De acordo com a Associação Nacional dos Produtores de Alho, o alho estrangeiro tem chegado ao mercado brasileiro com preços até 15% mais baixos do que o custo de produção interno. Esse cenário levanta suspeitas de práticas comerciais desleais, como o dumping — quando produtos são vendidos abaixo do valor de mercado para ganhar espaço e enfraquecer a concorrência local.
A situação é especialmente preocupante em Santa Catarina, onde o impacto pode ser severo.
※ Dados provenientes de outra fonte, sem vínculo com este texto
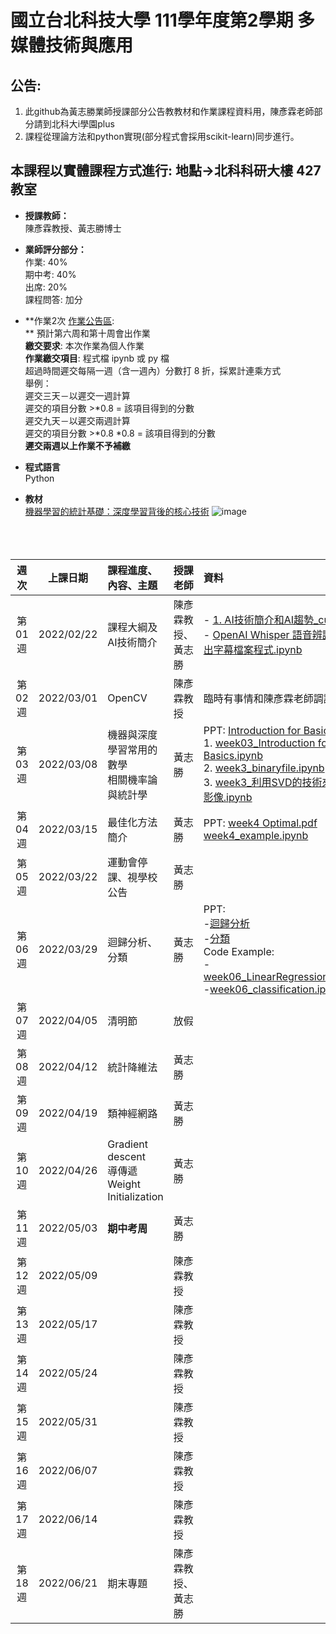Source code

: # 國立台北科技大學 111學年度第2學期 多媒體技術與應用
## 公告:<br>  
1. 此github為黃志勝業師授課部分公告教教材和作業課程資料用，陳彥霖老師部分請到北科大i學園plus<br>  
2. 課程從理論方法和python實現(部分程式會採用scikit-learn)同步進行。<br>

## 本課程以實體課程方式進行: 地點→北科科研大樓 427教室

* **授課教師：** <br>
陳彥霖教授、黃志勝博士 <br>

* **業師評分部分：** <br>
作業: 40% <br>
期中考: 40% <br>
出席: 20% <br>
課程問答: 加分<br>

* **作業2次 [作業公告區](https://github.com/TommyHuang821/NTUT_Course/tree/main/NTUT_111-2_MTA/HomeWork):  <br>
** 預計第六周和第十周會出作業 <br>
**繳交要求**: 本次作業為個人作業<br>
**作業繳交項目**: 程式檔 ipynb 或 py 檔 <br>
超過時間遲交每隔一週（含一週內）分數打 8 折，採累計連乘方式  <br>
舉例：<br>
遲交三天－以遲交一週計算<br>
遲交的項目分數 >*0.8 = 該項目得到的分數<br>
遲交九天－以遲交兩週計算<br>
遲交的項目分數 >*0.8 *0.8 = 該項目得到的分數<br>
**遲交兩週以上作業不予補繳**

* **程式語言** <br>
Python

* **教材** <br>
[機器學習的統計基礎：深度學習背後的核心技術](https://www.flag.com.tw/books/product/F1319)
![image](https://user-images.githubusercontent.com/25295252/154414691-323e68f1-e029-42a4-88ac-c53e4763a328.png)
<br><br><br><br>


 |週次|上課日期|課程進度、內容、主題|授課老師|資料| 地點 |
 |:---:|:---:|:---|:---|:---|:---|
 |第01週|2022/02/22 | 課程大綱及AI技術簡介| 陳彥霖教授、黃志勝 | - [1. AI技術簡介和AI趨勢_cut.pdf](https://reurl.cc/xlg8ke)<br> - [OpenAI Whisper 語音辨識並輸出字幕檔案程式.ipynb](https://reurl.cc/LN0oZ3)|六教427|
 |第02週|2022/03/01 | OpenCV| 陳彥霖教授 | 臨時有事情和陳彥霖老師調課 ||
 |第03週|2022/03/08 | 機器與深度學習常用的數學 <br> 相關機率論與統計學 | 黃志勝  | PPT: [Introduction for Basics.pdf](https://github.com/TommyHuang821/NTUT_Course/blob/main/NTUT_111-2_MTA/ppt/2.%20Introduction%20for%20Basics.pdf)<br> 1. [week03_Introduction for Basics.ipynb](https://github.com/TommyHuang821/NTUT_Course/blob/main/NTUT_111-2_MTA/code/week03_Introduction%20for%20Basics.ipynb)<br> 2. [week3_binaryfile.ipynb](https://github.com/TommyHuang821/NTUT_Course/blob/main/NTUT_111-2_MTA/code/week3_binaryfile.ipynb)<br> 3. [week3_利用SVD的技術來壓縮影像.ipynb](https://github.com/TommyHuang821/NTUT_Course/blob/main/NTUT_111-2_MTA/code/week3_%E5%88%A9%E7%94%A8SVD%E7%9A%84%E6%8A%80%E8%A1%93%E4%BE%86%E5%A3%93%E7%B8%AE%E5%BD%B1%E5%83%8F.ipynb) | 六教427|
 |第04週|2022/03/15 | 最佳化方法簡介  | 黃志勝  | PPT: [week4 Optimal.pdf](https://github.com/TommyHuang821/NTUT_Course/blob/main/NTUT_111-2_MTA/ppt/week4%20Optimal.pdf)<br> [week4_example.ipynb](https://github.com/TommyHuang821/NTUT_Course/blob/main/NTUT_111-2_MTA/code/week4_example.ipynb) | 六教427|
 |第05週|2022/03/22 | 運動會停課、視學校公告	| 黃志勝 |  |六教427|
 |第06週|2022/03/29|  迴歸分析、分類| 黃志勝 | PPT: <br> -[迴歸分析](https://github.com/TommyHuang821/NTUT_Course/blob/main/NTUT_111-2_MTA/ppt/week6%20Linear%20regression.pdf)<br>-[分類](https://github.com/TommyHuang821/NTUT_Course/blob/main/NTUT_111-2_MTA/ppt/week6%20Classification.pdf)<br> Code Example:<br>-[week06_LinearRegression.ipynb](https://github.com/TommyHuang821/NTUT_Course/blob/main/NTUT_111-2_MTA/code/week06_LinearRegression.ipynb)<br> -[week06_classification.ipynb](https://github.com/TommyHuang821/NTUT_Course/blob/main/NTUT_111-2_MTA/code/week06_classification.ipynb)<br> |六教427|
 |第07週|2022/04/05 | 清明節 | 放假 | |六教427|
 |第08週|2022/04/12| 	統計降維法 | 黃志勝 | |六教427|
 |第09週|2022/04/19 | 類神經網路| 黃志勝 | |六教427|
 |第10週|2022/04/26 | Gradient descent <br> 導傳遞 <br> Weight Initialization <br>| 黃志勝 |  |六教427|
 |第11週|2022/05/03 | **期中考周**| 黃志勝 | |科研1222、1223|
 |第12週|2022/05/09 | | 陳彥霖教授 |  ||
 |第13週|2022/05/17 | | 陳彥霖教授 |  ||
 |第14週|2022/05/24 | | 陳彥霖教授 |  ||
 |第15週|2022/05/31 | | 陳彥霖教授 |  ||
 |第16週|2022/06/07 | | 陳彥霖教授 |  ||
 |第17週|2022/06/14 | | 陳彥霖教授 |  ||
 |第18週|2022/06/21 | 期末專題| 陳彥霖教授、黃志勝 |  |科研1222|




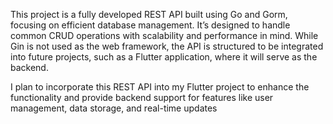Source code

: This project is a fully developed REST API built using Go and Gorm, focusing on efficient database management. It’s designed to handle common CRUD operations with scalability and performance in mind. While Gin is not used as the web framework, the API is structured to be integrated into future projects, such as a Flutter application, where it will serve as the backend.

I plan to incorporate this REST API into my Flutter project to enhance the functionality and provide backend support for features like user management, data storage, and real-time updates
O deputado Ismael dos Santos, integrante da Frente Parlamentar da Agropecuária, alerta que até 60% da safra estadual pode se tornar inviável. O reflexo disso vai além da produção: cerca de 60 mil empregos diretos e indiretos estão ameaçados, colocando em risco toda uma cadeia produtiva consolidada ao longo dos anos.
Durante reunião com o Ministério da Agricultura e Pecuária, representantes do setor apresentaram dados que evidenciam o desequilíbrio competitivo. Enquanto produtores brasileiros enfrentam custos elevados — que já ultrapassam US$ 24 por caixa —, o alho importado entra no país a valores significativamente inferiores, dificultando a concorrência.
Diante desse cenário, a Anapa propõe duas medidas urgentes. A primeira é a abertura de uma investigação formal sobre possíveis práticas de dumping envolvendo o alho argentino, incluindo questionamentos sobre a qualidade e a classificação do produto que chega ao Brasil. A segunda é a revisão das regras aplicadas ao alho chinês, especialmente no que diz respeito ao mecanismo de preço mínimo de importação, que vem sendo reduzido ao longo do tempo.
A preocupação do setor é clara: sem ajustes nas políticas comerciais e maior proteção ao produtor nacional, o Brasil pode assistir a um enfraquecimento significativo da sua produção de alho. Mais do que uma questão econômica, trata-se de preservar empregos, garantir segurança alimentar e manter viva uma atividade essencial para o agronegócio brasileiro.